Doctor in hot water for seizures treatment that went wrong

Paediatric neurologist Donald Oyatsi during a past interview.

Photo credit: File | Nation Media Group

What you need to know:

  • Dr Oyatsi first prescribed Tegretol, which was intended to manage the seizures.
  • The doctor added two other drugs – Keppra and Lamictal tablets – to the one-and-a-half-year-old girl’s regimen but that did not work either.

On January 3, 2013 a young mother took her one-and-a-half-years old daughter to Gertrude’s Hospital Muthaiga following a series of seizures.

The girl had been diagnosed with developmental delay seven months after being born, and was also found to have brain damage. She was given medicine that she responded well to.

But after her first birthday, she started suffering seizures.

When the girl and her mother visited Gertrude’s Muthaiga in 2013 to treat the seizures, they were attended to by respected paediatric neurologist Donald Oyatsi, and they had at least 10 other review sessions in the next six months.

Dr Oyatsi first prescribed Tegretol, which was intended to manage the seizures. When that did not work, the doctor added a drug called Epillim to the regimen. That did not do anything for the young girl.

The doctor added two other drugs – Keppra and Lamictal tablets – to the one-and-a-half-year-old girl’s regimen but that did not work either.

Created complications

The girl’s mother now says in court that the drugs prescribed did not improve her daughter’s condition, and that Dr Oyatsi refused to present himself for consultation after the medicines created complications. She adds that Dr Oyatsi refused to refer her to another neurologist.
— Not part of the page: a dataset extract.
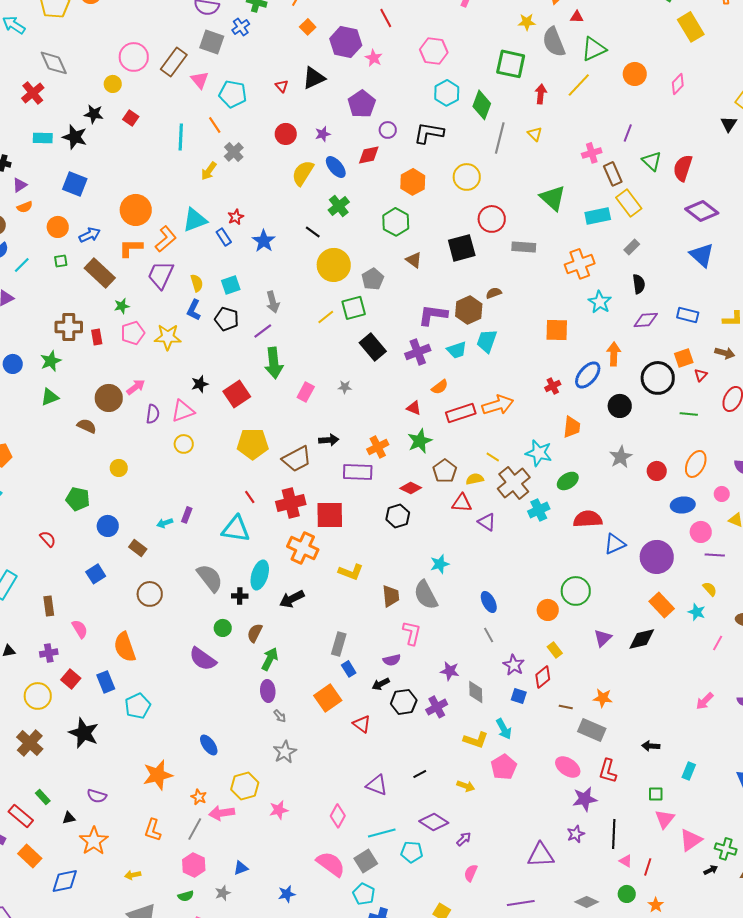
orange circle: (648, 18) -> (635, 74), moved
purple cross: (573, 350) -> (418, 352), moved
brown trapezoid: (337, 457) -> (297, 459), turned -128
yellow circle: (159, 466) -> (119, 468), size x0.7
Two weeks ago, High Court judge John Mativo dismissed a case  filed by Dr Oyatsi seeking to quash a Medical Practitioners and Dentists Board’s Disciplinary and Ethics Committee decision that implicated him in overdosing the minor and ignoring drugs universally used to treat seizures in children.

Justice Mativo’s decision has opened the door for the girl’s mother to pursue Dr Oyatsi for negligence, which could culminate in a huge multimillion-shilling payout.

After falling out with Dr Oyatsi in 2013, the girl’s mother opted to seek treatment abroad. She identified the Children’s Hospital Orange County in California, United States. But this would cost millions of shillings, so the mother opted to sell a piece of land. 

With the proceeds and a medical report from Dr Oyatsi, the mother and her daughter flew to the US, where they would stay until January 2014.

Doctors in the US advised that the girl be withdrawn from Tegretol and Lamictal, and instead use Phenobarbital. Phenobarbital is a mild sedative used to treat seizures.

Upon return, the mother consulted a doctor at Aga Khan Hospital, and a drug called phenobarbital was prescribed.

She says that since being treated in California, her daughter has only been hospitalised once, in 2017.

Dr Oyatsi argued in court that the Disciplinary and Ethics Committee falsely accused him of failing to file his written arguments in reply to the mother’s complaint.

Treating epilepsy

Dr Oyatsi insisted that he filed his defence papers before the board six months before the decision implicating him was made.

He added that the panel that heard his case had no experts in treating epilepsy and that they relied on material downloaded from the internet to implicate him.

But the Medical Practitioners and Dentists Board in its response said it is made up of several doctors and dentists who have the capacity and authority to determine such complaints.

The committee added that on several occasions, Dr Oyatsi failed to file his papers on time, and had at first furnished a shallow statement that did not address the allegations on overdosing a minor.

Dr Oyatsi’s final written arguments and detailed statements were filed in August, 2019, which was more than one month after the Disciplinary and Ethics Committee had ordered him to submit the documents.

The committee’s lawyers argued that no professional body would simply arrive at a decision based on material downloaded from the internet without seeking opinions from experts in the affected field.

Justice Mativo ruled that the Judicial Review division of the High Court, where Dr Oyatsi sued, is only concerned with whether due process was followed in arriving at an administrative decision.

The judge found that the Disciplinary and Ethics Committee had followed the laid down procedures in arriving at its decision, which implicated Dr Oyatsi in wrongdoing.